Find \[{\bf{z}} \cdot {{\bf{v}}_1}\], \[{\bf{z}} \cdot {{\bf{v}}_2}\], \[{{\bf{v}}_1} \cdot {{\bf{v}}_1}\], and \[{{\bf{v}}_2} \cdot {{\bf{v}}_2}\] first, where \[{\bf{z}} = \left[ {\begin{aligned}2\\4\\0\\{ - 1}\end{aligned}} \right]\].

\[\begin{aligned}{\bf{z}} \cdot {{\bf{v}}_1} &= \left[ {\begin{aligned}2\\4\\0\\{ - 1}\end{aligned}} \right] \cdot \left[ {\begin{aligned}2\\0\\{ - 1}\\{ - 3}\end{aligned}} \right]\\ &= 2\left( 2 \right) + \left( 4 \right)\left( 0 \right) + 0\left( { - 1} \right) + \left( { - 1} \right)\left( { - 3} \right)\\ &= 7\end{aligned}\]

\[\begin{aligned}{\bf{z}} \cdot {{\bf{v}}_2} &= \left[ {\begin{aligned}2\\4\\0\\{ - 1}\end{aligned}} \right] \cdot \left[ {\begin{aligned}5\\{ - 2}\\4\\2\end{aligned}} \right]\\ &= 2\left( 5 \right) + \left( 4 \right)\left( { - 2} \right) + 0\left( 4 \right) + \left( { - 1} \right)\left( 2 \right)\\ &= 0\end{aligned}\]

\[\begin{aligned}{{\bf{v}}_1} \cdot {{\bf{v}}_1} &= \left[ {\begin{aligned}2\\0\\{ - 1}\\{ - 3}\end{aligned}} \right] \cdot \left[ {\begin{aligned}2\\0\\{ - 1}\\{ - 3}\end{aligned}} \right]\\ &= 2\left( 2 \right) + \left( 0 \right)\left( 0 \right) + \left( { - 1} \right)\left( { - 1} \right) + \left( { - 3} \right)\left( { - 3} \right)\\ &= 14\end{aligned}\]
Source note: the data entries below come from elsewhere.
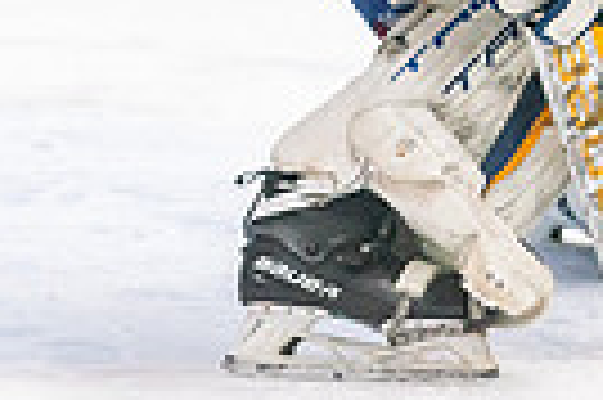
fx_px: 8013
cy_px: -420
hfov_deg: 4.3
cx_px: 593
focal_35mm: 479
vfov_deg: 2.8
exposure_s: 1/1250
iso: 3200
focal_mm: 94
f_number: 2.8
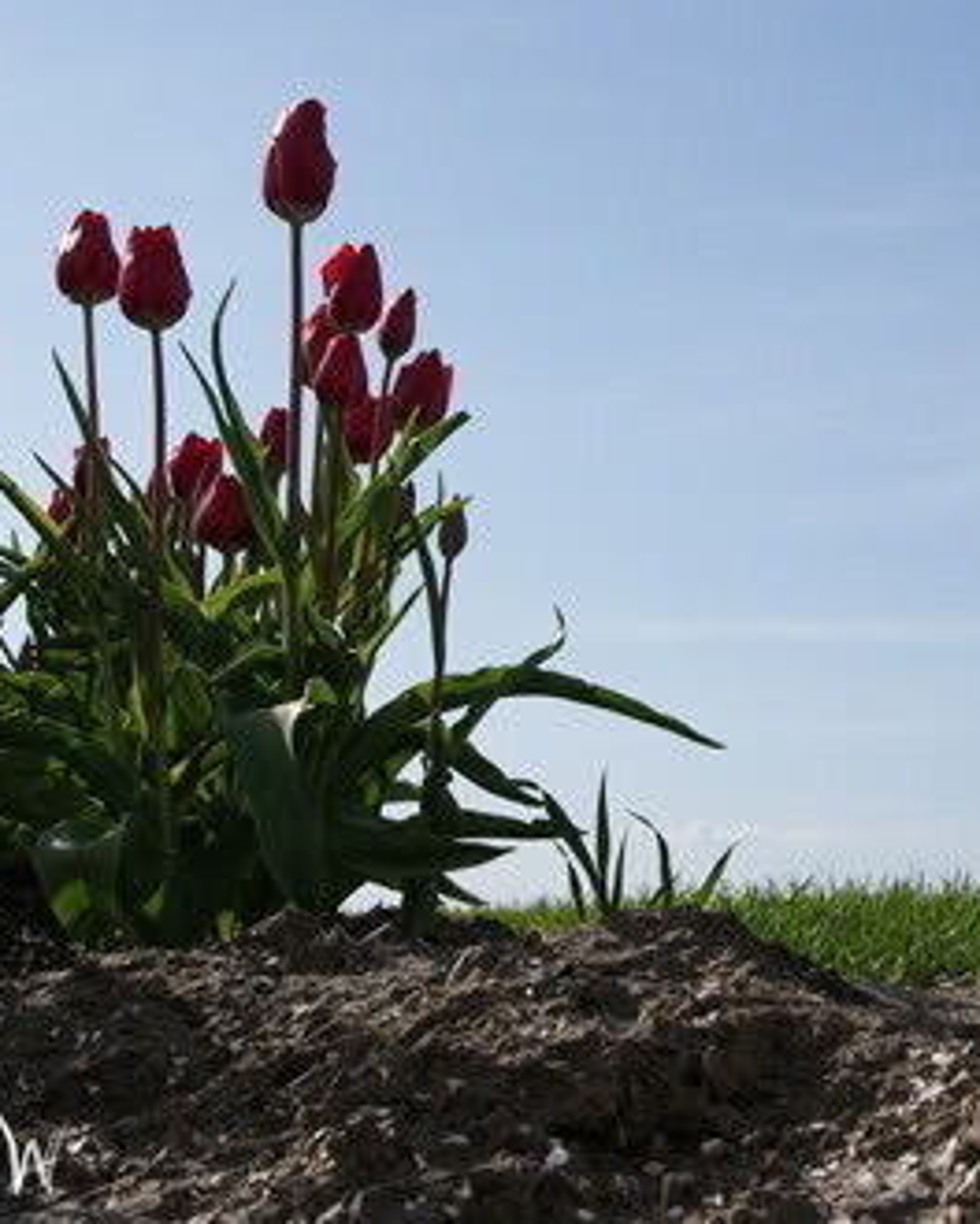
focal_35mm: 75
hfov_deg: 20.4
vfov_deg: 25.5
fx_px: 2709
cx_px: 646
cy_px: 610
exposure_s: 1/400
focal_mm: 35
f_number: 13
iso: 200
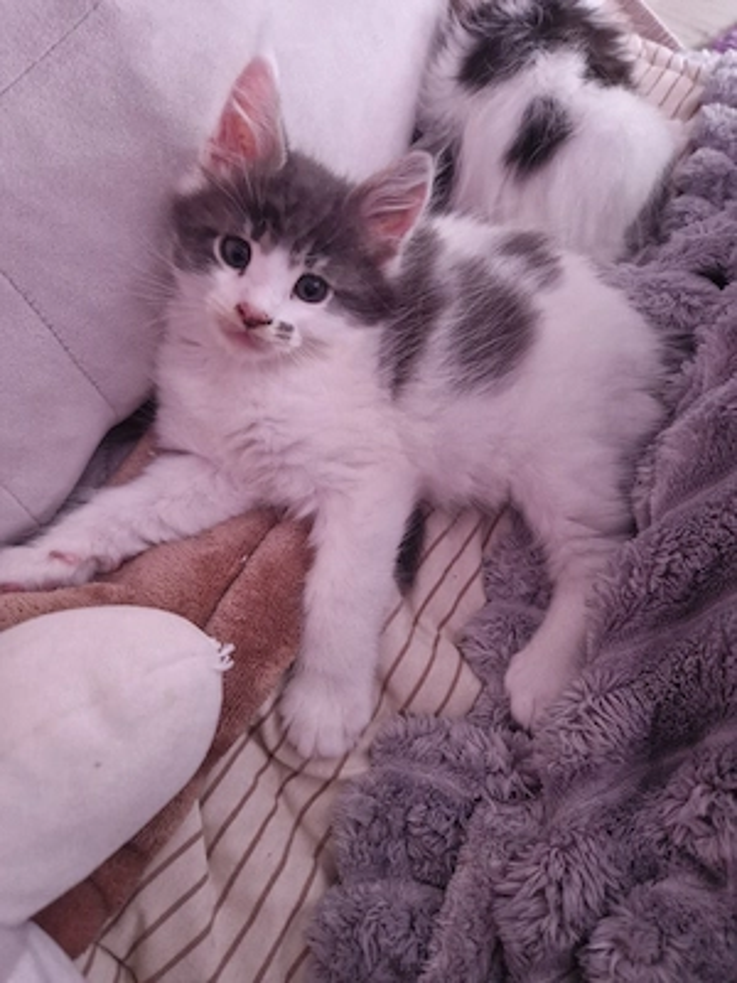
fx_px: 653
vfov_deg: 73.9
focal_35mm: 23
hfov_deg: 58.9
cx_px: 368
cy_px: 492
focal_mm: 5.4
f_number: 1.8
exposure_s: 1/50
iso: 800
\[\begin{aligned}{{\bf{v}}_2} \cdot {{\bf{v}}_2} &= \left[ {\begin{aligned}5\\{ - 2}\\4\\2\end{aligned}} \right] \cdot \left[ {\begin{aligned}5\\{ - 2}\\4\\2\end{aligned}} \right]\\ &= 5\left( 5 \right) + \left( { - 2} \right)\left( { - 2} \right) + 4\left( 4 \right) + 2\left( 2 \right)\\ &= 49\end{aligned}\]

Now, find the best approximation to \[{\bf{z}}\], that is \[{\bf{\hat z}}\] by using the formula \[{\bf{\hat y}} = \frac{{{\bf{y}} \cdot {{\bf{u}}_1}}}{{{{\bf{u}}_1} \cdot {{\bf{u}}_1}}}{{\bf{u}}_1} + \cdots + \frac{{{\bf{y}} \cdot {{\bf{u}}_p}}}{{{{\bf{u}}_p} \cdot {{\bf{u}}_p}}}{{\bf{u}}_p}\].
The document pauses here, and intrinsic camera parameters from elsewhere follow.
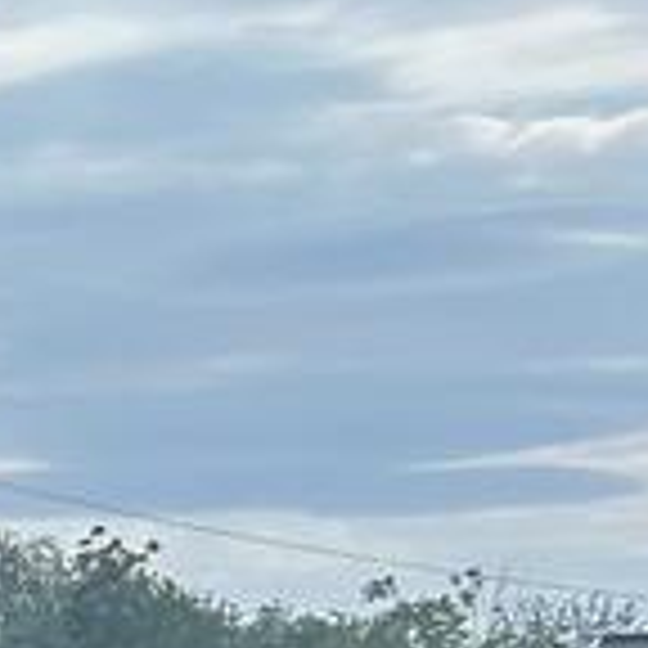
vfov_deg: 8.1
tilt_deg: -6.2
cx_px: -2074
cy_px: 1346
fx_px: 4320
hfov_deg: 6.6
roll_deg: -0.1
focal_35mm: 204
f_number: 1.5
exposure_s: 1/4444
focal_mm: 5.7
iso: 50
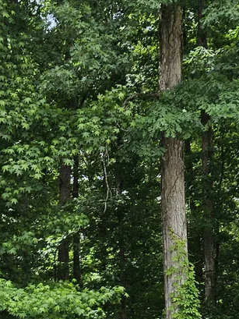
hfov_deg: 15.5
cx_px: -88
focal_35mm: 90
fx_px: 828
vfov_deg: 19.4
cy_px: 455
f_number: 1.8
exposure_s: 1/834
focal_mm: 5.4
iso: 25
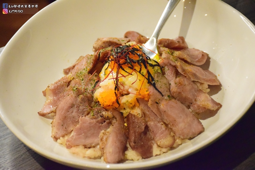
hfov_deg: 17.1
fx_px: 850
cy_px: 85
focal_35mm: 120
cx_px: 128
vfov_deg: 11.4
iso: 12800
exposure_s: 1/80
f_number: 5.3
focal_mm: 80
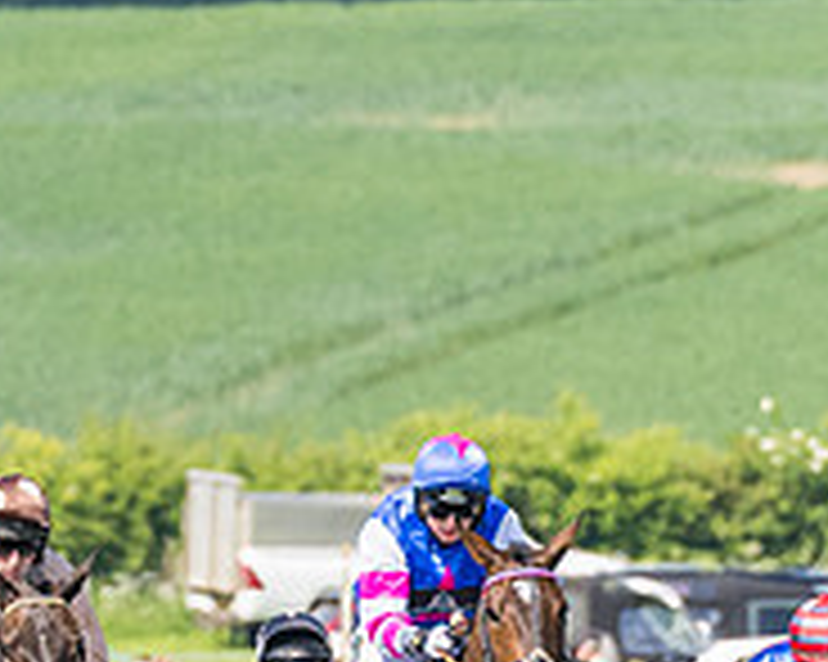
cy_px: 601
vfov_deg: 1.0
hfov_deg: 1.3
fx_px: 36665
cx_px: -318
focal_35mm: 1497
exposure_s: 1/2500
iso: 400
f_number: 4
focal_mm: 200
\[\begin{aligned}{\bf{\hat z}} &= \frac{7}{{14}}{{\bf{v}}_1} + \frac{0}{{49}}{{\bf{v}}_2}\\ &= \frac{1}{2}{{\bf{v}}_1} - 0{{\bf{v}}_2}\\ &= \frac{1}{2}\left[ {\begin{aligned}2\\0\\{ - 1}\\{ - 3}\end{aligned}} \right]\\ &= \left[ {\begin{aligned}1\\0\\{ - \frac{1}{2}}\\{ - \frac{3}{2}}\end{aligned}} \right]\end{aligned}\]

Hence,thebest approximation to \[{\bf{z}}\] is\[\frac{1}{2}{{\bf{v}}_1} + 0{{\bf{v}}_2} = \left[ {\begin{aligned}1\\0\\{ - \frac{1}{2}}\\{ - \frac{3}{2}}\end{aligned}} \right]\].